The best way of reducing the energy consumption of a device is to switch it off.
Pretty obvious, but the marketing people won't tell you this. Car adverts will show vehicles cruising wilderness or open road, boasting the high efficiency. They won't show them parked in the garage when their miles per gallon are up at infinity.
In fact, not buying the device in the first place is better still, but it's usually too late for that.
We switched off our electric radiator at the end of February, and until then it was running on a timer so it would only come on around six in the morning.
We also switched off the underfloor heating at the end of February, and as far as heating goes winter was over. Of course the story outside was somewhat different, and there was still snow and plenty of cold nights, but not in the same league as January and February.
Also, even though we stopped using our hot water for heating the house, it didn't make a major dint in our electricity consumption for another week.
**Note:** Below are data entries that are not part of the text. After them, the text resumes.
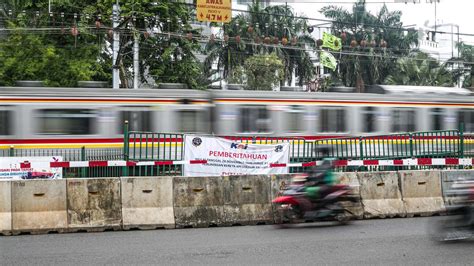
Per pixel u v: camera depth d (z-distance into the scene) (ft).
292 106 72.59
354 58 171.01
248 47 160.25
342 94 75.20
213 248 31.50
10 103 63.93
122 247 31.94
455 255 29.35
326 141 69.05
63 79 104.12
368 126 76.07
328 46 144.97
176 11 115.85
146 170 54.39
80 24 105.50
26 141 64.13
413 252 30.12
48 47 104.22
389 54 173.06
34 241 34.06
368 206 42.73
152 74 117.29
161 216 38.86
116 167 60.80
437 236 33.24
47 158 54.75
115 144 66.69
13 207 37.04
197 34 122.31
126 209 38.60
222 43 156.15
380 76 173.68
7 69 102.32
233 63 158.20
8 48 103.81
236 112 70.44
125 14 105.81
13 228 36.35
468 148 65.77
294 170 59.41
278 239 34.35
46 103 64.90
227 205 40.42
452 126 81.10
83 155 59.36
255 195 41.09
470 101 82.74
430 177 44.98
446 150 63.52
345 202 41.73
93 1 111.45
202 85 151.12
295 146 70.03
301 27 163.22
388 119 77.10
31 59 103.55
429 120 79.56
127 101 67.36
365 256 29.12
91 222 37.65
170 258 28.84
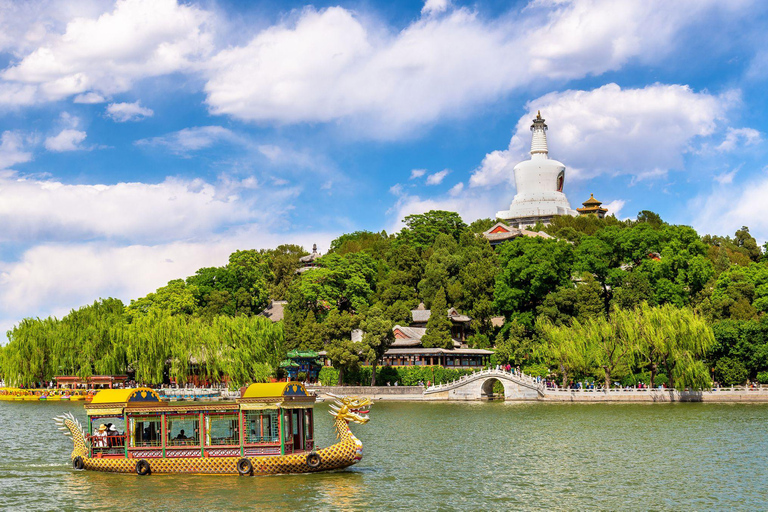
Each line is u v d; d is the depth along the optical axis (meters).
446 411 100.19
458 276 156.50
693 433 73.12
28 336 132.38
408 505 44.59
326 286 159.62
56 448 67.62
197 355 124.19
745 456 60.09
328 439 71.81
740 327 111.88
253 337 124.25
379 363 135.50
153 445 52.25
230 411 51.12
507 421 85.94
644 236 147.62
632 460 58.94
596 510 43.88
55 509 43.78
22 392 133.50
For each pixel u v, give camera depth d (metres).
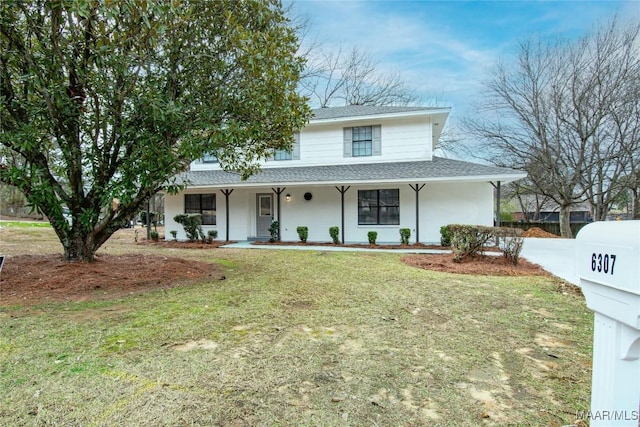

This is presumably the wisdom of the Eco Cute, which decides how much heat to generate depending on the maximum usage over the past week. Also, the fact that the energy it uses depends more on how cold it is outside and how hot you want the water to be in the tank, rather than how much heat you use. As the night goes on and the tank gets hotter and the air outside gets colder, the heat pump gets less and less efficient as it has a higher gap to lift the heat over.
Anyway, it's likely that at least some of the heat ended up in the house, since that's where the hot water tank is, and it was not all being poured down the drain as hot water, which is one of the less-advertised habits of these eco-wonder. Even if the heat went into the house, it willl have been heating the air rather the foundation, much less efficiently. So the heating didn't fully switch off until the second week of March.